Segment Open

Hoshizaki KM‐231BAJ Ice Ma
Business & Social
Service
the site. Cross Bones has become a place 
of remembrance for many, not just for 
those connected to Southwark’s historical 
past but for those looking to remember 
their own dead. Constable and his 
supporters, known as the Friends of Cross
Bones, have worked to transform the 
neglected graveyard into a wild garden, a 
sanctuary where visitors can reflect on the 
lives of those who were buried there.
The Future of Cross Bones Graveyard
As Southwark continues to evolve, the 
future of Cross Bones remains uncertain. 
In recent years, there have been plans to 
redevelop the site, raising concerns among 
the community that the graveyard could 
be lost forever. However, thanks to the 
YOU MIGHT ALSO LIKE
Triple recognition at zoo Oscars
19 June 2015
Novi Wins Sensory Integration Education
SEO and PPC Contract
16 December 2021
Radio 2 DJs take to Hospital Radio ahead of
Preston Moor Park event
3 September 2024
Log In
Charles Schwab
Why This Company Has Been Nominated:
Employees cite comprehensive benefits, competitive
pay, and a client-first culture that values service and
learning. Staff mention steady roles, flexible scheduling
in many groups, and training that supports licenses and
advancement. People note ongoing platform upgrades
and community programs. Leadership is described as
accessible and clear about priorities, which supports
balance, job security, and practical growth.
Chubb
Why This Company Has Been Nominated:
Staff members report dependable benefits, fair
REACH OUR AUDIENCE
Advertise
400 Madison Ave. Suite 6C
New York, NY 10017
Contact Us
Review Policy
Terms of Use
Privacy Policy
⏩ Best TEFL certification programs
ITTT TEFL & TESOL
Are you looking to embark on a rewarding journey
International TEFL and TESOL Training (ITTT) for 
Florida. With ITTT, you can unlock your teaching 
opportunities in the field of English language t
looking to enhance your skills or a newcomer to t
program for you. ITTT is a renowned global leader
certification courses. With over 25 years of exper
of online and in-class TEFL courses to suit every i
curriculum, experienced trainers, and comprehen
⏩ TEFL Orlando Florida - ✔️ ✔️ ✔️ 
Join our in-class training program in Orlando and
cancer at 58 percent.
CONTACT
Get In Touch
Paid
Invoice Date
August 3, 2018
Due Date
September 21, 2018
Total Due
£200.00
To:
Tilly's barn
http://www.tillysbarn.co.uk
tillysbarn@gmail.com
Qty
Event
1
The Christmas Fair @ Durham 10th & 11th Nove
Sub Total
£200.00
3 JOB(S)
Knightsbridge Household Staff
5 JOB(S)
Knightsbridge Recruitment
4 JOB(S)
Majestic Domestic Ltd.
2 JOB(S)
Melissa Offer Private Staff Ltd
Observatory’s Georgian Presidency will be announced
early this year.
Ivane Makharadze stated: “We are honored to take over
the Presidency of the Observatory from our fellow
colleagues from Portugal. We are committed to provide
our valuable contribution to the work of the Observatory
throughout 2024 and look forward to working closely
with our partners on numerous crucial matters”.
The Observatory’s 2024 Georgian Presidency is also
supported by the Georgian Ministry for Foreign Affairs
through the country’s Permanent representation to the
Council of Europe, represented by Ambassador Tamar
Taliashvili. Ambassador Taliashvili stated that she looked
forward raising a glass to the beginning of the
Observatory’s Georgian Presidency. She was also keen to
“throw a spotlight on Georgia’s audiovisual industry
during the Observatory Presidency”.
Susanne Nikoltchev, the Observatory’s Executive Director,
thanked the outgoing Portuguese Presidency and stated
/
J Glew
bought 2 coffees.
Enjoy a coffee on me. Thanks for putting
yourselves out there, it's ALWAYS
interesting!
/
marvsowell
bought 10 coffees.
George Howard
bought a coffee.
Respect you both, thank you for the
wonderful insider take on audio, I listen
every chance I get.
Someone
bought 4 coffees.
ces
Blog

Segment Closed
Segment Open

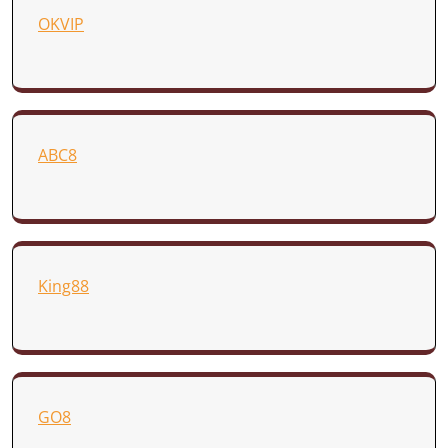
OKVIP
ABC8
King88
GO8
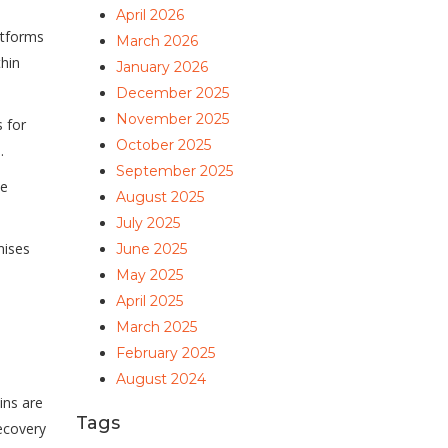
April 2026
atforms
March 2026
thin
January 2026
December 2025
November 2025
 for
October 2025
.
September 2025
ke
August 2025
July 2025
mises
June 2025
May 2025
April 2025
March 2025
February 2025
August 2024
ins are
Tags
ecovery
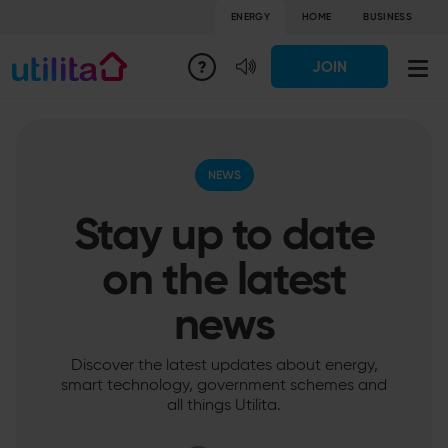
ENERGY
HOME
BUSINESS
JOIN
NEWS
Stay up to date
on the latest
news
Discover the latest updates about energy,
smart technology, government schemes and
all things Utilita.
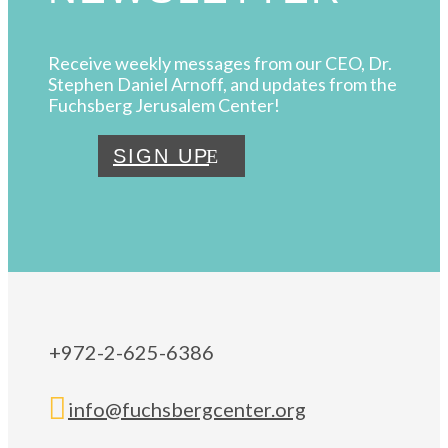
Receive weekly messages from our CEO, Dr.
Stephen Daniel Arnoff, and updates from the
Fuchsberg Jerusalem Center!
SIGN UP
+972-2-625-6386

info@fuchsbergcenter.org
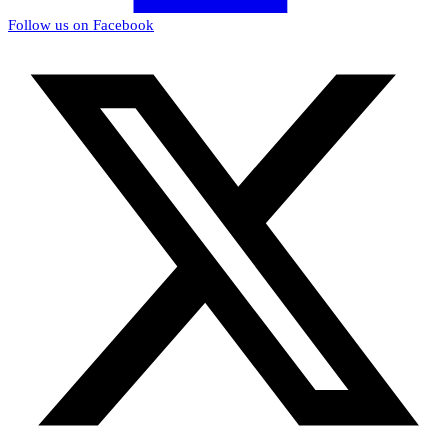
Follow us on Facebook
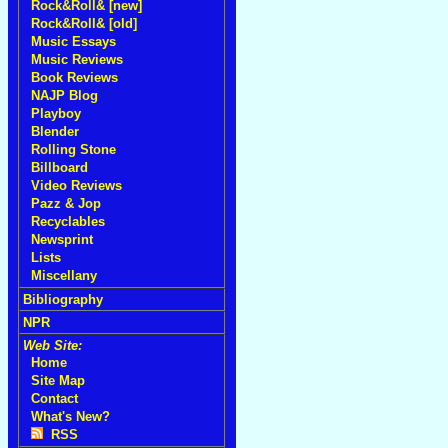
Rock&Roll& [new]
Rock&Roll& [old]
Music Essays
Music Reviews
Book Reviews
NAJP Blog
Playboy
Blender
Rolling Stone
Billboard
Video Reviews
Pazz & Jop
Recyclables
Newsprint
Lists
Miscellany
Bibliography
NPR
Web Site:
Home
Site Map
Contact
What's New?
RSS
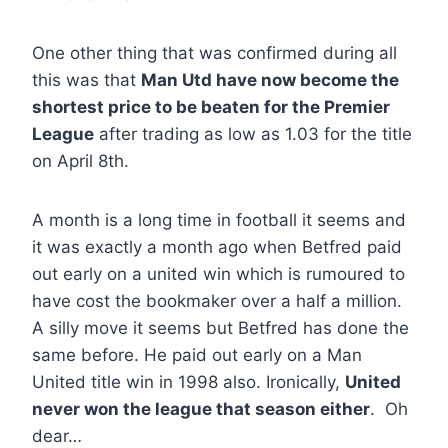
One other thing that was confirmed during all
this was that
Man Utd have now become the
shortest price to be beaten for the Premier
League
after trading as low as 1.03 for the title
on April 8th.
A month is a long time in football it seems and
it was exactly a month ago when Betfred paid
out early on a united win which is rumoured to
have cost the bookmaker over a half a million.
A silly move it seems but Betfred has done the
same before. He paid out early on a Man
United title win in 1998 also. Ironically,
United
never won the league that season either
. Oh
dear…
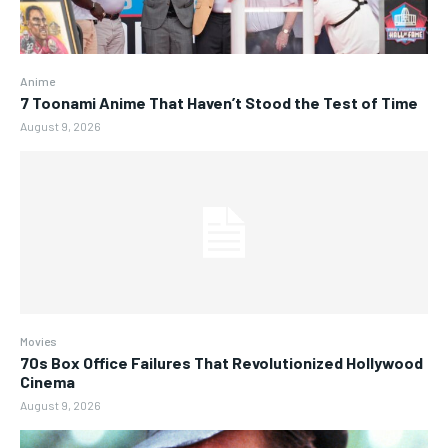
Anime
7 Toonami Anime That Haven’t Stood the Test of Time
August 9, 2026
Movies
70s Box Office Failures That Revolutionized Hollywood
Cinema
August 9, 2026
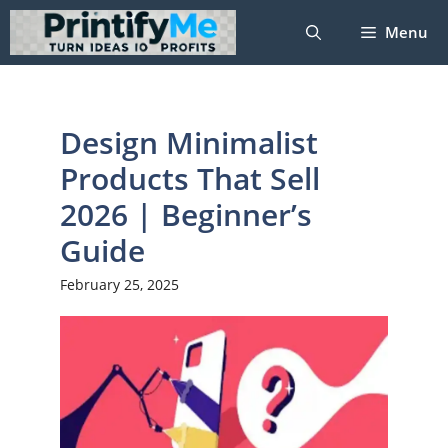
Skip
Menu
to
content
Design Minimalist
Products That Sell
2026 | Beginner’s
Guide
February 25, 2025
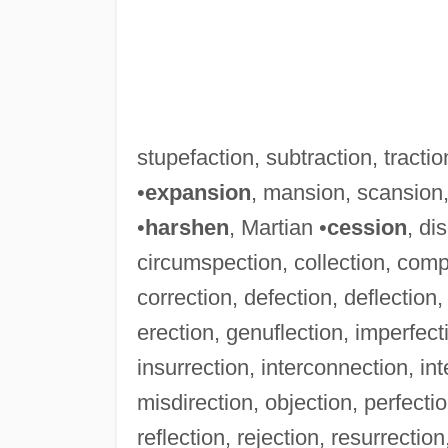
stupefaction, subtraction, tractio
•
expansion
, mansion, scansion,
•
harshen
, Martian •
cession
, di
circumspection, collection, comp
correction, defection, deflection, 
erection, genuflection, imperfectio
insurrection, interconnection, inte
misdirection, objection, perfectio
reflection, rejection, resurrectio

Segment Closed

• **JOB**: Please output the lines above beginning at the line with "Stay up to date" and ending after the line with "A silly move", precisely as written and with no pictures.

• **ANSWER BOX**:
Stay up to date
on the latest
news
Discover the latest updates about energy,
smart technology, government schemes and
all things Utilita.
Receive weekly messages from our CEO, Dr.
Stephen Daniel Arnoff, and updates from the
Fuchsberg Jerusalem Center!
SIGN UP
+972-2-625-6386

info@fuchsbergcenter.org
Follow us on Facebook
Rock&Roll& [new]
Rock&Roll& [old]
Music Essays
Music Reviews
Book Reviews
NAJP Blog
Playboy
Blender
Rolling Stone
Billboard
Video Reviews
Pazz & Jop
Recyclables
Newsprint
Lists
Miscellany
Bibliography
NPR
Web Site:
Home
Site Map
Contact
What's New?
RSS
One other thing that was confirmed during all
this was that
Man Utd have now become the
shortest price to be beaten for the Premier
League
after trading as low as 1.03 for the title
on April 8th.
A month is a long time in football it seems and
it was exactly a month ago when Betfred paid
out early on a united win which is rumoured to
have cost the bookmaker over a half a million.
A silly move it seems but Betfred has done the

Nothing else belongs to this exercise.